## Texto fornecido
# Performance e Operações Paralelas

In [3]:
using Pkg

using BenchmarkTools
using LoopVectorization
using Plots
using StaticArrays
using ThreadsX

using CUDA # há vá?!?!

using Random: seed!, shuffle
using Statistics: mean

# Random Seed
seed!(123)

# Printar cores no terminal
using ANSIColoredPrinters

# Checklist basico para _performance_

1. Arrumar instabilidade de tipo
2. Usar variáveis locais ao invés de gloabais
3. Deixar tudo imutável se possível
4. Desativar checagem de índice em operações com `Array`
5. Ativar suporte SIMD em todos os loops `for` (Single Instruction Multiple Data)

# 1. Arrumar instabilidade de tipo

> Tipo de saída de uma função é __imprevisível__ a partir dos tipos de entradas. Em particular, isso significa que o tipo de saída __pode variar__ dependendo dos valores das entradas.

## Ordem de trabalho 1
Liste todos os itens do checklist básico para performance que aparecem no texto sobre performance e operações paralelas.
## Ordem de trabalho 2
Reproduza o trecho que vai de "# Random Seed" até "Instruction Multiple Data)" do texto sobre performance e operações paralelas, substituindo "loops" por "laços".

## Registros fornecidos
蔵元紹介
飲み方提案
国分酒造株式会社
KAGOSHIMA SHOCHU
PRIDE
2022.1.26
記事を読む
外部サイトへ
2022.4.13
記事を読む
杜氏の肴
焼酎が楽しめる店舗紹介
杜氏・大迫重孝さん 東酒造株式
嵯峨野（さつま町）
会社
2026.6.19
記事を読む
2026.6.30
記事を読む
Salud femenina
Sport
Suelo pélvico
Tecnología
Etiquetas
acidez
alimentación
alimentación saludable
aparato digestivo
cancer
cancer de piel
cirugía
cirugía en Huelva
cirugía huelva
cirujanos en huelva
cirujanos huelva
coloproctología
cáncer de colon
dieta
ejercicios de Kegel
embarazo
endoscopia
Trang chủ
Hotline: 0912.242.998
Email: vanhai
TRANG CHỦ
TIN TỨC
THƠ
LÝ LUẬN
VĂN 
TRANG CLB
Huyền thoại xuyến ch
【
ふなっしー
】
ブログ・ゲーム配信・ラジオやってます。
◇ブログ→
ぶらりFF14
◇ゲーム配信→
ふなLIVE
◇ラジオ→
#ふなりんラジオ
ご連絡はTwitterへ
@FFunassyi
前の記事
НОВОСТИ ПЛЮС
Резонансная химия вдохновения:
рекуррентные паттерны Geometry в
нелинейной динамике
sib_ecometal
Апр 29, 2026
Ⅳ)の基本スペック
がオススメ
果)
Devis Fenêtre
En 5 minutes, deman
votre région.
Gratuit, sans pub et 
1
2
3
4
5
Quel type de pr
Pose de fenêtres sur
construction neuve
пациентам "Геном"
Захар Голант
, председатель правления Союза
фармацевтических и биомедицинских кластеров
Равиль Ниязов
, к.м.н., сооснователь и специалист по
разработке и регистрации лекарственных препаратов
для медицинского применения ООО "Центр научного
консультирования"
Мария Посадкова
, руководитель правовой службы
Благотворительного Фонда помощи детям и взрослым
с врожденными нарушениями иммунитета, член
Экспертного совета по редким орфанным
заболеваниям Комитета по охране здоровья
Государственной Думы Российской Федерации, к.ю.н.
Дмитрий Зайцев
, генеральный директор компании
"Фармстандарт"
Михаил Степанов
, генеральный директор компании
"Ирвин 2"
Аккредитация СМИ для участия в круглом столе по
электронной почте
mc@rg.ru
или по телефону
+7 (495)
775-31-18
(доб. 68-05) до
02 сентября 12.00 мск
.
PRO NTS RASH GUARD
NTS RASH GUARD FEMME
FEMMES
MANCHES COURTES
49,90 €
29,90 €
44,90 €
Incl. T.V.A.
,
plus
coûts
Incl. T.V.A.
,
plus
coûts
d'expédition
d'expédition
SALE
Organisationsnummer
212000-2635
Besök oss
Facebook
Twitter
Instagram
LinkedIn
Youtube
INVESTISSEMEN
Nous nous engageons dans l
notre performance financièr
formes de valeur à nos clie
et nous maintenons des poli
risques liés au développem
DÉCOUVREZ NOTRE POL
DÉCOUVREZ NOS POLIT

## Campo de resposta 1
1. Arrumar instabilidade de tipo
2. Usar variáveis locais ao invés de gloabais
3. Deixar tudo imutável se possível
4. Desativar checagem de índice em operações com `Array`
5. Ativar suporte SIMD em todos os loops `for` (Single Instruction Multiple Data)

## Campo de resposta 2
# Random Seed
seed!(123)

# Printar cores no terminal
using ANSIColoredPrinters

# Checklist basico para _performance_

1. Arrumar instabilidade de tipo
2. Usar variáveis locais ao invés de gloabais
3. Deixar tudo imutável se possível
4. Desativar checagem de índice em operações com `Array`
5. Ativar suporte SIMD em todos os laços `for` (Single Instruction Multiple Data)